I've seen countless example of script, Docker file, etc, that will do something akin to:
wget http://my-url/package (or curl) install package
For people that don't understand unix like shell script, that download a package on a HTTP server using a plain text connection, then try to install it.
It's very likely that if you have some piece of automated machinery or a script, you want this, to download a very specific data (for example a specific version of a compiler).
What can possibly go wrong ?
Pretty much everything:
- Your query could have been intercepted and modified: you don't know which server you're talking to.
- The data could have tempered on the destination (for example, adding a malware in a .tar.gz)
- An unauthorized person could have modified the data (e.g. someone manage to do a release but its not the
Can't I just use a secure transport and be done ?
This is a good idea, but secure transport only secure the transport part.
A secure transport make sure you know that what you are sending and receiving data comes from and go to a specific server without fear of eavedropping and meddling.
But it doesn't gives you any guarantees that the data has not been changed on the server, e.g. the server was compromised and the package you're downloading has been tempered.
Signature to the rescue !
Usually using GPG signatures, one can make sure that the data has been released by the correct person/team. For example, the developers in the team release a software signing with their personal keys.

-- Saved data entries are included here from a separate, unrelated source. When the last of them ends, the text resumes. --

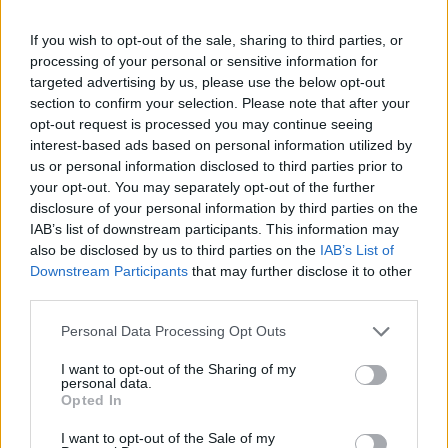
Kemény nyelvi teszt bátraknak: ezeket a szavakat
If you wish to opt-out of the sale, sharing to third parties, or
senki nem ismeri
processing of your personal or sensitive information for
targeted advertising by us, please use the below opt-out
Különleges tesztet ajánlunk vasárnapra: mennyire ismeritek a régi
section to confirm your selection. Please note that after your
közmondásokat és kifejezéseket?
opt-out request is processed you may continue seeing
interest-based ads based on personal information utilized by
Felnőttképzés
us or personal information disclosed to third parties prior to
Eduline
your opt-out. You may separately opt-out of the further
disclosure of your personal information by third parties on the
IAB’s list of downstream participants. This information may
also be disclosed by us to third parties on the
IAB’s List of
Zseniális, párperces játék: logikusan gondolkodtok?
Downstream Participants
that may further disclose it to other
third parties.
A logikátokat tesztelhetitek ezzel a játékkal, amely elsőre könnyűnek
tűnik, de feladja a leckét.
Personal Data Processing Opt Outs
Felnőttképzés
I want to opt-out of the Sharing of my
Eduline
personal data.
Opted In
I want to opt-out of the Sale of my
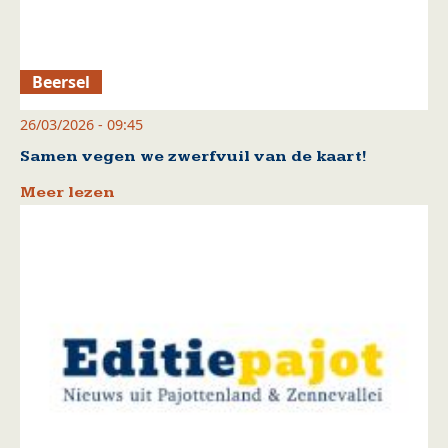
Beersel
26/03/2026 - 09:45
Samen vegen we zwerfvuil van de kaart!
Meer lezen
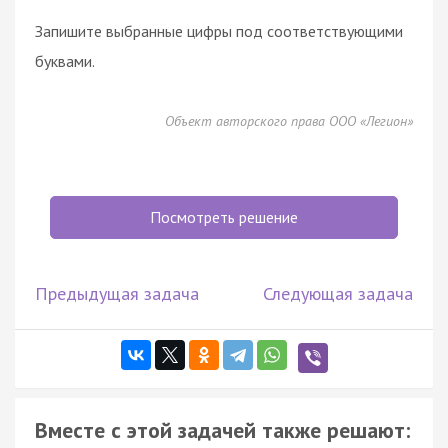
Запишите выбранные цифры под соответствующими
буквами.
Объект авторского права ООО «Легион»
Посмотреть решение
Предыдущая задача
Следующая задача
Вместе с этой задачей также решают:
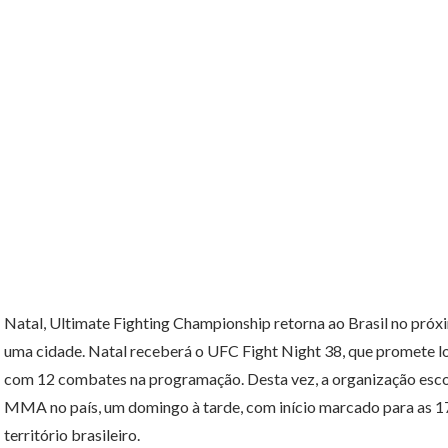
Natal, Ultimate Fighting Championship retorna ao Brasil no próx
uma cidade. Natal receberá o UFC Fight Night 38, que promete lot
com 12 combates na programação. Desta vez, a organização esco
MMA no país, um domingo à tarde, com início marcado para as 17
território brasileiro.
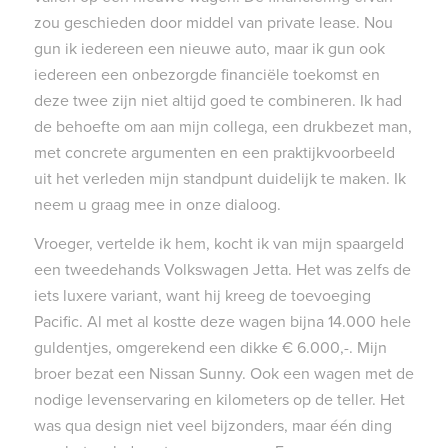
zou geschieden door middel van private lease. Nou
gun ik iedereen een nieuwe auto, maar ik gun ook
iedereen een onbezorgde financiële toekomst en
deze twee zijn niet altijd goed te combineren. Ik had
de behoefte om aan mijn collega, een drukbezet man,
met concrete argumenten en een praktijkvoorbeeld
uit het verleden mijn standpunt duidelijk te maken. Ik
neem u graag mee in onze dialoog.
Vroeger, vertelde ik hem, kocht ik van mijn spaargeld
een tweedehands Volkswagen Jetta. Het was zelfs de
iets luxere variant, want hij kreeg de toevoeging
Pacific. Al met al kostte deze wagen bijna 14.000 hele
guldentjes, omgerekend een dikke € 6.000,-. Mijn
broer bezat een Nissan Sunny. Ook een wagen met de
nodige levenservaring en kilometers op de teller. Het
was qua design niet veel bijzonders, maar één ding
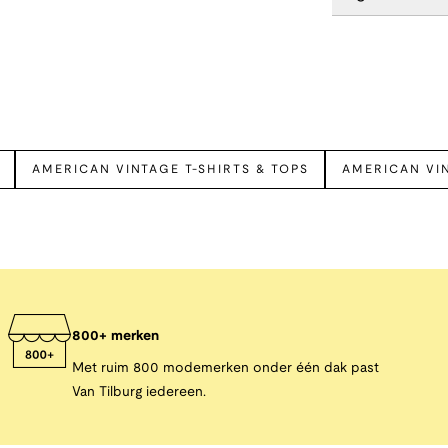
AMERICAN VINTAGE T-SHIRTS & TOPS
AMERICAN VIN
800+ merken
Met ruim 800 modemerken onder één dak past
Van Tilburg iedereen.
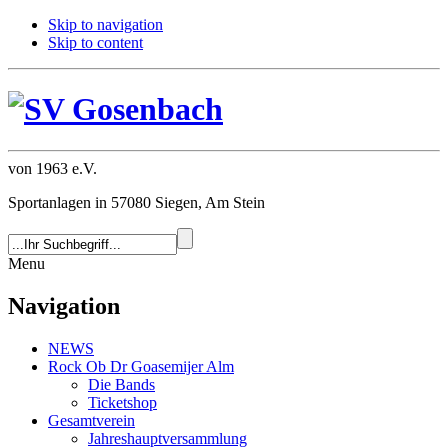
Skip to navigation
Skip to content
von 1963 e.V.
Sportanlagen in 57080 Siegen, Am Stein
Menu
Navigation
NEWS
Rock Ob Dr Goasemijer Alm
Die Bands
Ticketshop
Gesamtverein
Jahreshauptversammlung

Now, we can detect that data has been released by a specific person (or team), which prevent the data being tempered by third party.
But still not enough: You still rely on something you don't have any control for your security; the gpg key could have been compromised, or the people owning the key could have been compromised.
Knowing what to expect
A simple technique to represent an arbitrary sized piece of data into a finite fingerprint is based on digest supported by a cryptographic hash function.
More specifically we're looking for those 2 properties in the algorithm generating the digest in this case:
it is infeasible to modify a message without changing the hash. it is infeasible to find two different messages with the same hash.
By embedding a digest of what you expect to download in your script, you know that no one can modify it without you knowing about it on the other side.
Which means that the security of the transport doesn't matters anymore, nor that the security of GPG keys of some people (or group), to determine that you have downloaded what you expect.
It doesn't make anything secure by itself, but it allow you to vet what you install, for example by looking at the source, or sandboxing the app, to see what it does, in a restricted context. Then you only (or your organisation) become in charge of rubber-stamping this specific version with a digest.
To conclude, hashing is one of the most powerful and simple technique to make sure the data has not changed and it is the exact same thing you expect.
Here a short table on the risks related to transport and validation method used:
|Validation Method||Transport||MITM||Tempering||Author Validated|
Note: it's assumed that the algorithm used for each specific purpose are perfect regarding to the properties they provide.